Contrariamente a quanto si possa pensare, il fascismo è stata una presenza forte, oppressiva e irriducibile anche nelle realtà più periferiche del nostro Paese dove ha esercitato un controllo capillare sulle istituzioni educative. A Ferruzzano, piccolo centro in provincia di Reggio Calabria, la mano del fascismo sarà particolarmente dura e pesante. In particolare, la sezione locale del Partito Nazionale Fascista imporrà la sostituzione delle maestre laiche con personale religioso ritenuto più permeabile e disponibile ad accogliere le direttive del regime che esigeva un’azione educativa conformante e in linea con l’ideologia dominante.
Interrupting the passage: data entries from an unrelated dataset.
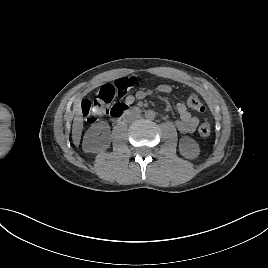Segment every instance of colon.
Listing matches in <instances>:
<instances>
[{
    "label": "colon",
    "instance_id": "colon-1",
    "mask_svg": "<svg viewBox=\"0 0 268 268\" xmlns=\"http://www.w3.org/2000/svg\"><path fill=\"white\" fill-rule=\"evenodd\" d=\"M139 85V79L135 76L123 77L115 80L112 83L104 84L95 94L93 100H86L82 103V114L89 122H94L101 115L107 113L110 110V105L115 98L124 97L131 89ZM187 104L190 108L197 112L203 113L205 111V105L202 100L191 94L187 98ZM96 105L99 111L93 114L90 108ZM199 135L202 139H207L211 135L210 123L205 120L199 127Z\"/></svg>",
    "mask_w": 268,
    "mask_h": 268
}]
</instances>
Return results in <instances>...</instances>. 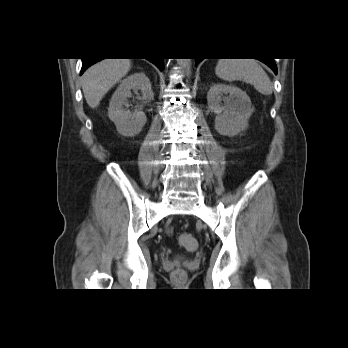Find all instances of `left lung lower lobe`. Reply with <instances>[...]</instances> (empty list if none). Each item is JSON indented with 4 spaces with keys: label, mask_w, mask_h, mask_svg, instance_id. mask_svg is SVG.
Here are the masks:
<instances>
[{
    "label": "left lung lower lobe",
    "mask_w": 348,
    "mask_h": 348,
    "mask_svg": "<svg viewBox=\"0 0 348 348\" xmlns=\"http://www.w3.org/2000/svg\"><path fill=\"white\" fill-rule=\"evenodd\" d=\"M202 59H195L196 65L201 61ZM261 60V59H260ZM265 64H267L274 72L277 74V67L273 59H266V60H261Z\"/></svg>",
    "instance_id": "0a47b994"
}]
</instances>
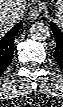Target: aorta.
<instances>
[{
    "instance_id": "aorta-1",
    "label": "aorta",
    "mask_w": 63,
    "mask_h": 107,
    "mask_svg": "<svg viewBox=\"0 0 63 107\" xmlns=\"http://www.w3.org/2000/svg\"><path fill=\"white\" fill-rule=\"evenodd\" d=\"M49 35V27L42 22L34 23L30 27V36L36 41H45L46 39H48Z\"/></svg>"
}]
</instances>
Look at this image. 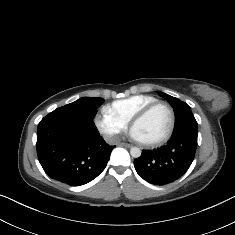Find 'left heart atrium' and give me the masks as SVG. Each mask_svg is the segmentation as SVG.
Returning a JSON list of instances; mask_svg holds the SVG:
<instances>
[{"label":"left heart atrium","instance_id":"obj_1","mask_svg":"<svg viewBox=\"0 0 235 235\" xmlns=\"http://www.w3.org/2000/svg\"><path fill=\"white\" fill-rule=\"evenodd\" d=\"M130 136L133 140L140 142V139H139L138 135L136 134V132L134 131V129L131 130Z\"/></svg>","mask_w":235,"mask_h":235}]
</instances>
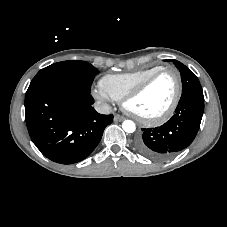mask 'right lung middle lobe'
Here are the masks:
<instances>
[{
    "label": "right lung middle lobe",
    "instance_id": "1",
    "mask_svg": "<svg viewBox=\"0 0 227 227\" xmlns=\"http://www.w3.org/2000/svg\"><path fill=\"white\" fill-rule=\"evenodd\" d=\"M98 73L94 66L85 61L58 62L41 69L31 81L29 88L45 82L58 81L89 92L94 77Z\"/></svg>",
    "mask_w": 227,
    "mask_h": 227
}]
</instances>
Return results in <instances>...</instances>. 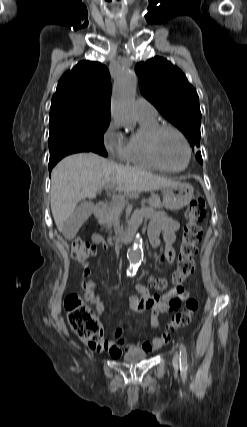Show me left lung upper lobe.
Listing matches in <instances>:
<instances>
[{
	"label": "left lung upper lobe",
	"instance_id": "left-lung-upper-lobe-1",
	"mask_svg": "<svg viewBox=\"0 0 247 427\" xmlns=\"http://www.w3.org/2000/svg\"><path fill=\"white\" fill-rule=\"evenodd\" d=\"M135 70L143 96L184 133L202 163L198 151L201 112L195 88L180 69L161 57L140 62Z\"/></svg>",
	"mask_w": 247,
	"mask_h": 427
}]
</instances>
Nella scelta degli insegnanti, nel controllo della loro azione educativa e della condotta personale, si esprime uno dei tratti più forti della politica del Ventennio messo in atto finanche nelle comunità più sperdute, con sconcertante protagonismo e sprezzante arroganza anche contro l’Associazione Nazionale per gli Interessi del Mezzogiorno d’Italia (ANIMI) che portava avanti con successo, da oltre un decennio, un’intensa azione educativa attraverso l’apertura di asili e scuole e la cui onestà intellettuale, dirittura morale e apoliticità, si cerca di minare in ogni modo. Una documentazione inedita sorregge questo studio che ha come obiettivo quello di portare alla luce una interessante pagina di storia locale che si colloca, a pieno titolo, nella storia della scuola e dell’educazione italiana.